Cell‐to‐cell cross‐talk between mesenchymal stem cells and cardiomyocytes in co‐culture

• Published in: Journal of cellular and molecular medicine Vol. 12; no. 5a; pp. 1622 - 1631
• Main Authors: Plotnikov, E. Y., Khryapenkova, T. G., Vasileva, A. K., Marey, M. V., Galkina, S. I., Isaev, N. K., Sheval, E. V., Polyakov, V. Y., Sukhikh, G. T., Zorov, D. B.
• Format: Journal Article
• Language: English
• Published: Oxford, UK Blackwell Publishing Ltd 01.09.2008; John Wiley & Sons, Inc
• Subjects: Animals; Bone marrow; cardiomyocyte; Cardiomyocytes; Cell Communication; Cell culture; Cell differentiation; Cell interactions; cell therapy; Coculture Techniques; Cytoplasm - metabolism; Fluorescence microscopy; foetal stem cells; Heart; Humans; Medical research; Mesenchymal stem cells; Mesenchymal Stromal Cells - cytology; Mesenchymal Stromal Cells - metabolism; Microscopy; Microscopy, Electron; Mitochondria; Myocardium; Myocytes; Myocytes, Cardiac - cytology; Myocytes, Cardiac - metabolism; Myosin; Myosins - metabolism; Nanotubes; Rats; Rodents; Scanning electron microscopy; Stem cell transplantation; Stem cells; Studies; Transmission electron microscopy; tunnelling nanotubes; United States > US
• ISSN: 1582-1838; 1582-4934
• DOI: 10.1111/j.1582-4934.2007.00205.x

The goals of the study were: (1) to explore the communication between human mesenchymal stem cells (MSC) and rat cardiac myocytes resulting in differentiation of the stem cells and, (2) to evaluate the role of mitochondria in it. Light and fluorescence microscopy as well as scanning electron microscopy revealed that after co‐cultivation, cells formed intercellular contacts and transient exchange with cytosolic elements could be observed. The transport of cytosolic entity had no specific direction. Noticeably, mitochondria also could be transferred to the recipient cells in a unidirectional fashion (towards cardiomyocytes only). Transmission electron microscopy revealed significant variability in both the diameter of intercellular contacting tubes and their shape.

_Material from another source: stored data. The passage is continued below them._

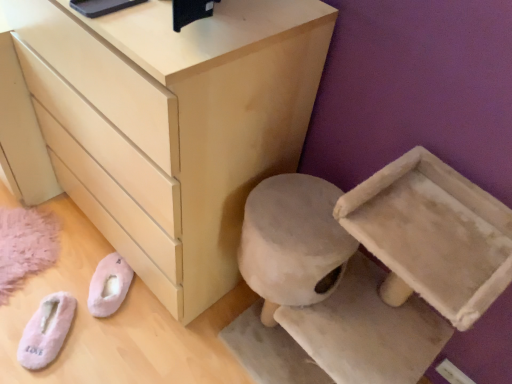
You are a GUI agent. You are given a task and a screenshot of the screen. Output one action in this format:
    pyautogui.click(x=<x>, y=<y>)
    Task: Click on the pink fuzzy slippers at lower left, the 1th footwear from the right
    Image resolution: width=512 pixels, height=384 pixels.
    Given the screenshot: What is the action you would take?
    pyautogui.click(x=109, y=285)

Considering the positions of objects pink fuzzy slippers at lower left, the second footwear when ordered from left to right, and pink fluffy slippers at lower left, which is counted as the second footwear, starting from the right, in the image provided, who is more to the left, pink fuzzy slippers at lower left, the second footwear when ordered from left to right, or pink fluffy slippers at lower left, which is counted as the second footwear, starting from the right,?

Positioned to the left is pink fluffy slippers at lower left, which is counted as the second footwear, starting from the right.

The image size is (512, 384). I want to click on footwear that is in front of the pink fuzzy slippers at lower left, the second footwear when ordered from left to right, so click(46, 331).

Is pink fuzzy slippers at lower left, the 1th footwear from the right, situated inside pink fluffy slippers at lower left, which ranks as the first footwear in left-to-right order, or outside?

pink fuzzy slippers at lower left, the 1th footwear from the right, is outside pink fluffy slippers at lower left, which ranks as the first footwear in left-to-right order.

Is pink fluffy slippers at lower left, which ranks as the first footwear in left-to-right order, touching pink fuzzy slippers at lower left, the 1th footwear from the right?

No, pink fluffy slippers at lower left, which ranks as the first footwear in left-to-right order, is not touching pink fuzzy slippers at lower left, the 1th footwear from the right.

Looking at this image, could you tell me if pink fluffy slippers at lower left, which ranks as the first footwear in left-to-right order, is facing pink fuzzy slippers at lower left, the 1th footwear from the right?

No, pink fluffy slippers at lower left, which ranks as the first footwear in left-to-right order, is not aimed at pink fuzzy slippers at lower left, the 1th footwear from the right.

Can you confirm if pink fluffy slippers at lower left, which ranks as the first footwear in left-to-right order, is taller than pink fuzzy slippers at lower left, the second footwear when ordered from left to right?

No.

Is pink fluffy slippers at lower left, which is counted as the second footwear, starting from the right, thinner than pink fuzzy slippers at lower left, the second footwear when ordered from left to right?

Yes.

Considering the relative sizes of matte light wood chest of drawers at center and pink fluffy slippers at lower left, which is counted as the second footwear, starting from the right, in the image provided, is matte light wood chest of drawers at center thinner than pink fluffy slippers at lower left, which is counted as the second footwear, starting from the right,?

Incorrect, the width of matte light wood chest of drawers at center is not less than that of pink fluffy slippers at lower left, which is counted as the second footwear, starting from the right.

From the image's perspective, is matte light wood chest of drawers at center above or below pink fluffy slippers at lower left, which is counted as the second footwear, starting from the right?

matte light wood chest of drawers at center is above pink fluffy slippers at lower left, which is counted as the second footwear, starting from the right.

From a real-world perspective, is matte light wood chest of drawers at center positioned above or below pink fluffy slippers at lower left, which ranks as the first footwear in left-to-right order?

In terms of real-world spatial position, matte light wood chest of drawers at center is above pink fluffy slippers at lower left, which ranks as the first footwear in left-to-right order.

Between matte light wood chest of drawers at center and pink fluffy slippers at lower left, which ranks as the first footwear in left-to-right order, which one is positioned in front?

matte light wood chest of drawers at center.

Which object is more forward, matte light wood chest of drawers at center or pink fuzzy slippers at lower left, the second footwear when ordered from left to right?

Positioned in front is matte light wood chest of drawers at center.

From a real-world perspective, is matte light wood chest of drawers at center positioned under pink fuzzy slippers at lower left, the 1th footwear from the right, based on gravity?

Incorrect, from a real-world perspective, matte light wood chest of drawers at center is higher than pink fuzzy slippers at lower left, the 1th footwear from the right.

Considering the relative sizes of matte light wood chest of drawers at center and pink fuzzy slippers at lower left, the 1th footwear from the right, in the image provided, is matte light wood chest of drawers at center taller than pink fuzzy slippers at lower left, the 1th footwear from the right,?

Correct, matte light wood chest of drawers at center is much taller as pink fuzzy slippers at lower left, the 1th footwear from the right.

Based on the photo, is pink fuzzy slippers at lower left, the 1th footwear from the right, bigger or smaller than matte light wood chest of drawers at center?

pink fuzzy slippers at lower left, the 1th footwear from the right, is smaller than matte light wood chest of drawers at center.

Looking at this image, is pink fuzzy slippers at lower left, the second footwear when ordered from left to right, facing towards matte light wood chest of drawers at center?

No, pink fuzzy slippers at lower left, the second footwear when ordered from left to right, does not turn towards matte light wood chest of drawers at center.

Could matte light wood chest of drawers at center be considered to be inside pink fuzzy slippers at lower left, the second footwear when ordered from left to right?

No, matte light wood chest of drawers at center is not a part of pink fuzzy slippers at lower left, the second footwear when ordered from left to right.

Which is further, (110,264) or (230,72)?

Point (110,264)

From the image's perspective, which object appears higher, pink fluffy slippers at lower left, which ranks as the first footwear in left-to-right order, or matte light wood chest of drawers at center?

matte light wood chest of drawers at center.

What's the angular difference between pink fluffy slippers at lower left, which ranks as the first footwear in left-to-right order, and matte light wood chest of drawers at center's facing directions?

pink fluffy slippers at lower left, which ranks as the first footwear in left-to-right order, and matte light wood chest of drawers at center are facing 41.2 degrees away from each other.

Is matte light wood chest of drawers at center at the back of pink fluffy slippers at lower left, which ranks as the first footwear in left-to-right order?

Yes, matte light wood chest of drawers at center is at the back of pink fluffy slippers at lower left, which ranks as the first footwear in left-to-right order.

Image resolution: width=512 pixels, height=384 pixels. In order to click on footwear on the left of pink fuzzy slippers at lower left, the 1th footwear from the right in this screenshot , I will do `click(46, 331)`.

I want to click on footwear below the pink fuzzy slippers at lower left, the 1th footwear from the right (from the image's perspective), so click(46, 331).

Looking at the image, which one is located further to pink fuzzy slippers at lower left, the 1th footwear from the right, pink fluffy slippers at lower left, which ranks as the first footwear in left-to-right order, or matte light wood chest of drawers at center?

Inside of these nanotubes mitochondria‐resembling structures were identified. Moreover, after co‐cultivation with cardiomyocytes, expression of human‐specific myosin was revealed in MSC. Thus, we speculate that: (1) transport of intracellular elements to MSC possibly can determine the direction of their differentiation and, (2) mitochondria may be involved in the mechanism of the stem cell differentiation. It looks plausible that mitochondrial transfer to recipient cardiomyocytes may be involved in the mechanism of failed myocardium repair after stem cells transplantation.